Quando si avvicinò al gazebo, Vera Sergeyevna era già seduta lì, con una tazza di tè. Il suo sguardo era penetrante ma calmo.

— “So perché sei qui,” iniziò senza preamboli. — “Artem mi ha parlato del divorzio. Pensi che mi schiererò dalla tua parte?”

— “Non chiedo protezione,” disse Alina, stringendo i pugni. — “Voglio giustizia.”

— “E cosa consideri giustizia?” chiese Vera, socchiudendo gli occhi.

— “Per sei mesi mi sono presa cura di te, ho rinunciato alla mia carriera, mi sono dedicata ai tuoi nipoti. E ora mi sta cacciando come se non valessi nulla.”

Vera Sergeyevna si fermò e sorseggiò il tè.

— “E cosa vuoi?”

— “Sai che Artem ha avuto un’altra donna per molto tempo, vero? Anastasia, la sua assistente. Vuoi vederla come tua nuora? Come matrigna per i tuoi nipoti?”

Lo sguardo di Vera si fece pesante, un lampo di rabbia lo attraversò.

— “Dammi tempo per riflettere. Non avere fretta di fare le valigie.”

Alina annuì. Sapeva che Vera Sergeyevna non l’avrebbe abbandonata al destino.

Il giorno dopo, la suocera chiamò un avvocato. Due giorni dopo, Artem ricevette dei documenti ufficiali: una causa per la divisione dei beni e la determinazione della sistemazione dei figli.

Quando arrivò alla casa di campagna, sua madre lo stava già aspettando all’ingresso.

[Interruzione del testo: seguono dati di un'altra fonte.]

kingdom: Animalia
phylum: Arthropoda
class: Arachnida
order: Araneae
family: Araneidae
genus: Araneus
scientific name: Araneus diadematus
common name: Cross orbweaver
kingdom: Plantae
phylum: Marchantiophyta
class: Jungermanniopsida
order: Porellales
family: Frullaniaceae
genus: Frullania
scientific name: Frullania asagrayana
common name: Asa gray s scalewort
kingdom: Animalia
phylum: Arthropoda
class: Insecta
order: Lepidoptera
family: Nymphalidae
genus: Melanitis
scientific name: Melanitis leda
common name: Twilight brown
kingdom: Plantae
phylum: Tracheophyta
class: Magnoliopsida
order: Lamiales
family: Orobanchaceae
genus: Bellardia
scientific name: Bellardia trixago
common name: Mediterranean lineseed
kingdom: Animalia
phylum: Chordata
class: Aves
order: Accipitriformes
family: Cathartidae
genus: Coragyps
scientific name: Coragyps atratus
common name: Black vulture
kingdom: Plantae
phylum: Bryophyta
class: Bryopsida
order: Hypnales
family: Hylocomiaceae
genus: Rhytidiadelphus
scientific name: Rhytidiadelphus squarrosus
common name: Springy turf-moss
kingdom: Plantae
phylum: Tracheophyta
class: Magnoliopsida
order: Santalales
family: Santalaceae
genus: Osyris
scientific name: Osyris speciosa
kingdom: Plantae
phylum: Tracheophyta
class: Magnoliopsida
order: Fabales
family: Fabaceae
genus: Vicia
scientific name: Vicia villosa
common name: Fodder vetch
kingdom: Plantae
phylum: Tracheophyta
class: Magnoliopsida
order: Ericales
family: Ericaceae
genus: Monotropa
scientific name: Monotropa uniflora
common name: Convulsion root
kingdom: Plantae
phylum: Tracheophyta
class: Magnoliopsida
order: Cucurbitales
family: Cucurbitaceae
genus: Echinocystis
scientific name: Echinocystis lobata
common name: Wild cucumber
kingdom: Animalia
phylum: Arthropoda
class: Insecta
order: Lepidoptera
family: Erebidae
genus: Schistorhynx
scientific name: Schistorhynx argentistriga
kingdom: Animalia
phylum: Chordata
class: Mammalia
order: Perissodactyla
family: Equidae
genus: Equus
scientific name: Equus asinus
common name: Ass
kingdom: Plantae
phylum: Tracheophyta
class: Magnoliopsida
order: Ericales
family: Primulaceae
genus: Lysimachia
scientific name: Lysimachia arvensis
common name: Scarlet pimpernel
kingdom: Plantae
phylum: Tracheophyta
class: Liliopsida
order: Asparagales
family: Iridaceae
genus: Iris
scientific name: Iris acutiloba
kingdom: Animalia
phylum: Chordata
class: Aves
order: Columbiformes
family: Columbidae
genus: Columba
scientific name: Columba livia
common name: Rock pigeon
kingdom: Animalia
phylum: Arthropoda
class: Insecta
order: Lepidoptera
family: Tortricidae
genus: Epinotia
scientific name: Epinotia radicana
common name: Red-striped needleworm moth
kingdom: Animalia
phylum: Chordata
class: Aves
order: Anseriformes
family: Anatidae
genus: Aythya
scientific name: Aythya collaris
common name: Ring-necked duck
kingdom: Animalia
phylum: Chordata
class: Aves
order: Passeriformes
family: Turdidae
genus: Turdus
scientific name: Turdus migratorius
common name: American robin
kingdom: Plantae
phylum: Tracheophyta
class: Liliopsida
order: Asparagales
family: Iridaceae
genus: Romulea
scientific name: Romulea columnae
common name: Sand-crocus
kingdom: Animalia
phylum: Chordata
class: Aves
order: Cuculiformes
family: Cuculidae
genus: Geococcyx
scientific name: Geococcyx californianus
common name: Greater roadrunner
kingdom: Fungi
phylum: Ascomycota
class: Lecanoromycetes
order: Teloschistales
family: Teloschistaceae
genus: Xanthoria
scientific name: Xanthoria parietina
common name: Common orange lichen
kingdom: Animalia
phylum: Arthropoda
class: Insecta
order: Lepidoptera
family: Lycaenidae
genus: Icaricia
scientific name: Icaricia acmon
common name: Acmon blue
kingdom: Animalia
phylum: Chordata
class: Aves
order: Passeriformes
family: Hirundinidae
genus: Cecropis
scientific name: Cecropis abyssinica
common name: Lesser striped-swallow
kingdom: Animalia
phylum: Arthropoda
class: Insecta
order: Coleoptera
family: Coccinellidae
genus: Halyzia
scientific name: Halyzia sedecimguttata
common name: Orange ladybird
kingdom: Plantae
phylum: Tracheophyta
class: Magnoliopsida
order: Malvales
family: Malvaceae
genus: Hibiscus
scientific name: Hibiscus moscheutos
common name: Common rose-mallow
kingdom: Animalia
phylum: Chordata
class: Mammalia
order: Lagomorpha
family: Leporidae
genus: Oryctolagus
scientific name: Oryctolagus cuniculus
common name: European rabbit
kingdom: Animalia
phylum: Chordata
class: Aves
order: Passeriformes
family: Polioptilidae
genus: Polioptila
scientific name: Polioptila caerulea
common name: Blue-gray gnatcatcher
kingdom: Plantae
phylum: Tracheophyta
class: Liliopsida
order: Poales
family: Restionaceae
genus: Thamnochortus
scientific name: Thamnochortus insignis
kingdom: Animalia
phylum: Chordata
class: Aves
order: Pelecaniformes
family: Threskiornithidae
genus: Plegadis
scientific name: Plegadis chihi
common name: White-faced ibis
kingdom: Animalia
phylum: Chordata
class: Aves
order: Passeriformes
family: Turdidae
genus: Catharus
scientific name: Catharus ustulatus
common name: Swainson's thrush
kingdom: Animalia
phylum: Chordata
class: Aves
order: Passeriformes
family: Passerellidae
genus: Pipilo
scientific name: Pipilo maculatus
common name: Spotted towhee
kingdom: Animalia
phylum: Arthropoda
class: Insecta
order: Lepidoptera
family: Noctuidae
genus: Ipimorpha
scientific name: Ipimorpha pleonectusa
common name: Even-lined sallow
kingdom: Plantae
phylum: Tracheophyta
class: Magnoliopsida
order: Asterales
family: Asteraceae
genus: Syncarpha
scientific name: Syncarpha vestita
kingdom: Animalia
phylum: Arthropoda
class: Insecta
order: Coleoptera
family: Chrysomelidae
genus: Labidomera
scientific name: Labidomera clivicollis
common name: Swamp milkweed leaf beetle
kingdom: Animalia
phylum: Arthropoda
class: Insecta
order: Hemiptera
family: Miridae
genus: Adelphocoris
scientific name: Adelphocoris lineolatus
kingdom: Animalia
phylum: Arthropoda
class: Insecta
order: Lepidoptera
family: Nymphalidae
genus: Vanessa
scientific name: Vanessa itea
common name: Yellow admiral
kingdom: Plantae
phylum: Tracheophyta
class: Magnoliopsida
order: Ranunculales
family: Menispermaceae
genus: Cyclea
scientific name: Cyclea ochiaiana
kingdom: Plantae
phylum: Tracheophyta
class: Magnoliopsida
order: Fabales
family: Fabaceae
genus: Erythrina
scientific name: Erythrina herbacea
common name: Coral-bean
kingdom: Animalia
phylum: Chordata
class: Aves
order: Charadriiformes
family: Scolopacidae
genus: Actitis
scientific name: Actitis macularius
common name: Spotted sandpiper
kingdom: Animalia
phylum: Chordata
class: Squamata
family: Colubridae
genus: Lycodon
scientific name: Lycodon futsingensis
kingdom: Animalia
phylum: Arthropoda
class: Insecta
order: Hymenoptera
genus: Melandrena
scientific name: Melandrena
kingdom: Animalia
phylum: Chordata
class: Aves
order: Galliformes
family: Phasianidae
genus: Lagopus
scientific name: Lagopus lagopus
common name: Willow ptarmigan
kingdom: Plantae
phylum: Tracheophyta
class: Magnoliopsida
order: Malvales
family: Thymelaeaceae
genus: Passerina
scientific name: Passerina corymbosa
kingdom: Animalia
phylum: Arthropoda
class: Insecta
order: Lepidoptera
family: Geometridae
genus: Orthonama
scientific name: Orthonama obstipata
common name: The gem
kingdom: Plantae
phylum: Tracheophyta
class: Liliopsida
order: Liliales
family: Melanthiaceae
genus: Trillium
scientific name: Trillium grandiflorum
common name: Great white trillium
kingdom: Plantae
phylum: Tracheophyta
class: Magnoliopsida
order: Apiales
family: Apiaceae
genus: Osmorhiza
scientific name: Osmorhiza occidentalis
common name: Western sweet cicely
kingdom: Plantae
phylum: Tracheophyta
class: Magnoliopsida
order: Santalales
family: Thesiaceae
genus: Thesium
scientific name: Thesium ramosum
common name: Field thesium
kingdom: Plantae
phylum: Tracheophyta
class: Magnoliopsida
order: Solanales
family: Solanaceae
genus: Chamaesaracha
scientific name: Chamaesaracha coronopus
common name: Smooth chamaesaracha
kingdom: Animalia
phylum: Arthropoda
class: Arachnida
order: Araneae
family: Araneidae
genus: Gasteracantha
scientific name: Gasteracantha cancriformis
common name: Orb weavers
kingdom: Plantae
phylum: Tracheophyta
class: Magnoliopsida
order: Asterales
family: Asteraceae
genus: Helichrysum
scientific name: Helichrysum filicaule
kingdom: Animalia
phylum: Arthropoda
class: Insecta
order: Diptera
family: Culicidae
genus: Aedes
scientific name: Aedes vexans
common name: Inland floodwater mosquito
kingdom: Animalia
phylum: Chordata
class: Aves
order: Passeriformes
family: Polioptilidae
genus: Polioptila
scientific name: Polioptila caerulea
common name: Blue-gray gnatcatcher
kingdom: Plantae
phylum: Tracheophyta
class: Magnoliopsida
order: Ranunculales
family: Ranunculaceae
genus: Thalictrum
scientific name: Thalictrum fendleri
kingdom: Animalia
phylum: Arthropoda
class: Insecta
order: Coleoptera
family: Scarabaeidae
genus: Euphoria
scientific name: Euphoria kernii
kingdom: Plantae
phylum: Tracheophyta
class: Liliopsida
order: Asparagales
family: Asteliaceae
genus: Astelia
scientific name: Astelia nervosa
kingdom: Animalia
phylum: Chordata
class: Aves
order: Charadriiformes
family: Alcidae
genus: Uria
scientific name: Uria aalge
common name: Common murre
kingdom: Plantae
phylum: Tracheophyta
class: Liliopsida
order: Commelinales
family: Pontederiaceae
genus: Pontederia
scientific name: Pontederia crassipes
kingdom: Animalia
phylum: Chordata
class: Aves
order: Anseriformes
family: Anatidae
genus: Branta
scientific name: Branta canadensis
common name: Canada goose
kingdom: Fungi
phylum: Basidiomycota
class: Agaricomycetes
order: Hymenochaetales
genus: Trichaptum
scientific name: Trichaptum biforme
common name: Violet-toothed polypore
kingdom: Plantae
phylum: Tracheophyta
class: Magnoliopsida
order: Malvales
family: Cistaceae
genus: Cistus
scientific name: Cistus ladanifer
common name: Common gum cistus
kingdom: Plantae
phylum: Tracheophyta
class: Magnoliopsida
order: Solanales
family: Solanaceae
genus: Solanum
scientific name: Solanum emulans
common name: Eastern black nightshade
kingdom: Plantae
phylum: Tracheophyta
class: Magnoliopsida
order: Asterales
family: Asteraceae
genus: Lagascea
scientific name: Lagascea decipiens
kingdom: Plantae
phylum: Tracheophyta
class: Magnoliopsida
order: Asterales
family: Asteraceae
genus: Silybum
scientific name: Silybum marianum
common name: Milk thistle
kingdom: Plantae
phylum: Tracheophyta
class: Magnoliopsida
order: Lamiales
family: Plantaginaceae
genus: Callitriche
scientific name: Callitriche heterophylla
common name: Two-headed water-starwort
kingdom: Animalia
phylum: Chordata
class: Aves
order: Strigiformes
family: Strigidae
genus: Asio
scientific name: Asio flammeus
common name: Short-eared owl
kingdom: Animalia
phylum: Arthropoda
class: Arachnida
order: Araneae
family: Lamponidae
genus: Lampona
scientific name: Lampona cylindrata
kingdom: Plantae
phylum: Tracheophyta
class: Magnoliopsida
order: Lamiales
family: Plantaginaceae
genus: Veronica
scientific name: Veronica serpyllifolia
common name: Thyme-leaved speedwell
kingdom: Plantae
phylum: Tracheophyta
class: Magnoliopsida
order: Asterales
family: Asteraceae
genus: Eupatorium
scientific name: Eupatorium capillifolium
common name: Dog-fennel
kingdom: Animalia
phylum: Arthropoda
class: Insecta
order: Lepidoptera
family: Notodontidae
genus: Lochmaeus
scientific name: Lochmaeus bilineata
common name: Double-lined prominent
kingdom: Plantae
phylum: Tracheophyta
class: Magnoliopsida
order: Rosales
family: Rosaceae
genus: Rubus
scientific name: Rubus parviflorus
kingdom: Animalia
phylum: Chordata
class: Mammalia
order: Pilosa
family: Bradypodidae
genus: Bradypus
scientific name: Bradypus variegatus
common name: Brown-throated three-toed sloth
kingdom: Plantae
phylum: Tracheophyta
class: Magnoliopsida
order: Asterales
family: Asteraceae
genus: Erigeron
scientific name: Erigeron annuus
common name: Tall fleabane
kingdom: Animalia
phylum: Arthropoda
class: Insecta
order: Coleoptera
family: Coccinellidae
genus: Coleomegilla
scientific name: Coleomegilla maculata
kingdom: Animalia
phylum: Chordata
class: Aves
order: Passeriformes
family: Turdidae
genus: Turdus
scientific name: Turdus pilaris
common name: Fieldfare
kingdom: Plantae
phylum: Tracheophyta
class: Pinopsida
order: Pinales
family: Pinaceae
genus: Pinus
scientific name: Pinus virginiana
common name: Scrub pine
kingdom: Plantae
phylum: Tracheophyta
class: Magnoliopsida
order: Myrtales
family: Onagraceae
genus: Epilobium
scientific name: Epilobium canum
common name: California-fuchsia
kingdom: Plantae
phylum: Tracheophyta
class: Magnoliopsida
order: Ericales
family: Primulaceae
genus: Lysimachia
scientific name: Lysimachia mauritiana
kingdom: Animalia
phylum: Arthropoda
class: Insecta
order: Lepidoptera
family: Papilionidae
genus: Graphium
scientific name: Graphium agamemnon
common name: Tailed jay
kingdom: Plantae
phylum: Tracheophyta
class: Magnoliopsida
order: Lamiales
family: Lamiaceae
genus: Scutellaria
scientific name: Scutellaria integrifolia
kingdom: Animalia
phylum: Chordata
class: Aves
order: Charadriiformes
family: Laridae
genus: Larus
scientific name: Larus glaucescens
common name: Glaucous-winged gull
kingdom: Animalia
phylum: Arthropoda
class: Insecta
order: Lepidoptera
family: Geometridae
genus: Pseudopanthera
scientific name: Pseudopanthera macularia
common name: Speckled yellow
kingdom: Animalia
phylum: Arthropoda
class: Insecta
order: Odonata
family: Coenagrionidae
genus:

— “Hai commesso un grave errore, figlio mio,” dichiarò Vera tranquillamente. — “Hai cacciato la madre dei tuoi figli, dimenticando che questa casa e la compagnia appartengono ancora a me. Alina resta qui. E ora è il momento che tu te ne vada.”

Artem impallidì. Cercò di protestare, ma sua madre semplicemente si voltò, facendo capire che la conversazione era finita.

Quel giorno finì con Artem che fece le valigie e lasciò la villa. Alina rimase indietro con Liza e Maksim.

Vera Sergeyevna la guardò attentamente e sorrise per la prima volta dopo molto tempo.

— “Sembra che tu abbia carattere, ragazza. Vediamo cosa farai dopo.”

Passò un anno. Alina trovò lavoro in un’associazione che aiutava donne in difficoltà. Lei e Vera Sergeyevna impararono a convivere sotto lo stesso tetto, trovando un terreno comune.

La suocera smise di fare critiche su dettagli minori, e Alina acquisì fiducia, imparando a comunicare con Vera come un’uguaglianza.

Per quanto riguarda Artem, la sua vita andò in modo molto diverso rispetto a ciò che aveva pianificato. Il suo matrimonio con Anastasia durò solo sei mesi. Dopo un altro divorzio, perse una parte significativa della sua fortuna e poi il controllo sull’azienda — Vera Sergeyevna riscrisse la maggior parte dei beni a suo nome.

Un giorno si presentò ai cancelli della villa.

— “Alina, mi dispiace tanto,” mormorò, abbassando gli occhi. — “Ho sbagliato.”

Lei lo guardò per un lungo momento, poi sorrise.

— “Sì, hai sbagliato,” rispose. — “Ma non importa più.”

Si voltò e rientrò con sicurezza in casa, dove i bambini e una nuova vita la attendevano.